What are Black Swan events?
A Black Swan event is an event in human history that was unprecedented and unexpected at the point in time it occurred. However, after evaluating the surrounding context, domain experts (and in some cases even laymen) can usually conclude: “it was bound to happen”. Even though some parameters may differ (such as the event’s time, location, or specific type), it is likely that similar incidences have had similar effects in the past.
The term Black Swan originates from the (Western) belief that all swans are white because these were the only ones accounted for. However, in 1697 the Dutch explorer Willem de Vlamingh discovered black swans in Australia. This was an unexpected event in (scientific) history and profoundly changed zoology. After the black swan were discoverd, it seemed obvious that black swans had to exist just as other animals with varying colors were known to exist as well. In retrospect, the surrounding context (i.e., the observations about other animals) seemed to imply the Black Swan assumption – empirical evidence validated it.
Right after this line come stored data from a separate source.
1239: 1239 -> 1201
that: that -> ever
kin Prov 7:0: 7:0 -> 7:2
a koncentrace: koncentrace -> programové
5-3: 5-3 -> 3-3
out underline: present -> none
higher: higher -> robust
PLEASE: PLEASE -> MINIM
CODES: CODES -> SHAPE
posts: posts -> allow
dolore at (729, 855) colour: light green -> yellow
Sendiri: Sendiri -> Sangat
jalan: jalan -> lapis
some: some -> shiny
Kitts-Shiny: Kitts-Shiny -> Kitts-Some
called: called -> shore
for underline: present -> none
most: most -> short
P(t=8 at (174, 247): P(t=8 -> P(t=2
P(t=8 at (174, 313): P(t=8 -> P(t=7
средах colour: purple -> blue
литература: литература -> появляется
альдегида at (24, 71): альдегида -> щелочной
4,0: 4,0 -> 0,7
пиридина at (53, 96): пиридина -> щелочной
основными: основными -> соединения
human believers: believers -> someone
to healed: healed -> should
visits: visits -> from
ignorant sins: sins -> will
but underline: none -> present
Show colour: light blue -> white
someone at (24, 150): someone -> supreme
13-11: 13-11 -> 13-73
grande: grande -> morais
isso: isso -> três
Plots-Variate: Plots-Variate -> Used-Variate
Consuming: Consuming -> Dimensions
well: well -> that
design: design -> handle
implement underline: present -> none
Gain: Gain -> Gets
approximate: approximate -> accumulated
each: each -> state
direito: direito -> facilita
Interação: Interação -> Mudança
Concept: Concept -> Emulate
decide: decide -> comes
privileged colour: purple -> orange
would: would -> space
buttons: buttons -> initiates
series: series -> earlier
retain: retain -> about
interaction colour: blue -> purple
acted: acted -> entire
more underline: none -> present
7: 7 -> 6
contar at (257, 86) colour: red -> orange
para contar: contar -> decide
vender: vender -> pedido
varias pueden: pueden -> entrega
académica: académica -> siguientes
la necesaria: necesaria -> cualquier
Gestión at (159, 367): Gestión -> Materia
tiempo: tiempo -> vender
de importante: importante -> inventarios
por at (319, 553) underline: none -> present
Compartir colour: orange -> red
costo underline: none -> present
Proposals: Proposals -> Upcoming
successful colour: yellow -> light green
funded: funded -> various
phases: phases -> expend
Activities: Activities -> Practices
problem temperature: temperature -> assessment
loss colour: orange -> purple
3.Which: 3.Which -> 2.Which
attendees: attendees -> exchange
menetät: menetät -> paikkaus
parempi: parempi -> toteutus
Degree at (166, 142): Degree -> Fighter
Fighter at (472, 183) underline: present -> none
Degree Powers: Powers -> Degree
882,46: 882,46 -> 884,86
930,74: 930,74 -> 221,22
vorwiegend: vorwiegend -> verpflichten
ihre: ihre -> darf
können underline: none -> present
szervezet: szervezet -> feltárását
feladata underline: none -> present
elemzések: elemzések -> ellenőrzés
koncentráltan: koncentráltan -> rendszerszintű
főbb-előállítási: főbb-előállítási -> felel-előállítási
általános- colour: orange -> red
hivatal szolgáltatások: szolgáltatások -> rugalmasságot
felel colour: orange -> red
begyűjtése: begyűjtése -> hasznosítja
Detecting and analyzing Black Swan events helps us to gain a better understanding why certain developments are recurring throughout history and what effects they have.
What is this site about?
The Black Swan application aids users in finding Black Swan events throughout modern history. For this purpose, the application identifies outliers in statistical data and associates them with historic events. An outlier is a point in a statistic that does not “fit” in the overall trend, e.g., an inflection point in a curve. The rules that are used to join events to outliers are determined automatically by using data mining techniques. The results can be explored using a web interface.
Details about the architecture of Black Swan can be found at the architecture page.
What is the motivation?
Black Swan was developed by a team of 12 Computer Science MSc students in the seminar BlackSwan: Automated annotation of global statistics. The seminar was supervised by Professor Felix Naumann and Johannes Lorey from the chair Information Systems at the Hasso Plattner Institute.
The goal is to automatically detect relationships similar to the ones indicated in this initial mock-up:
Where does the data come from?
- Events: The event data is collected from DBpedia, Freebase, NOAA, Correlates of War, EM-DAT and BBC Timelines. After identifying and merging duplicates, Black Swan contains information about more than 40,000 events.
- Statistics: The statistics are primarily obtained from data files available at the Gapminder project. Other sources like the Worldbank or Correlates of War will be integrated in the future. Black Swan provides more than 400 statistics containing over 547,000 outliers in about 200 countries.
- Locations: The unique locations for events and statistics are imported from GeoNames.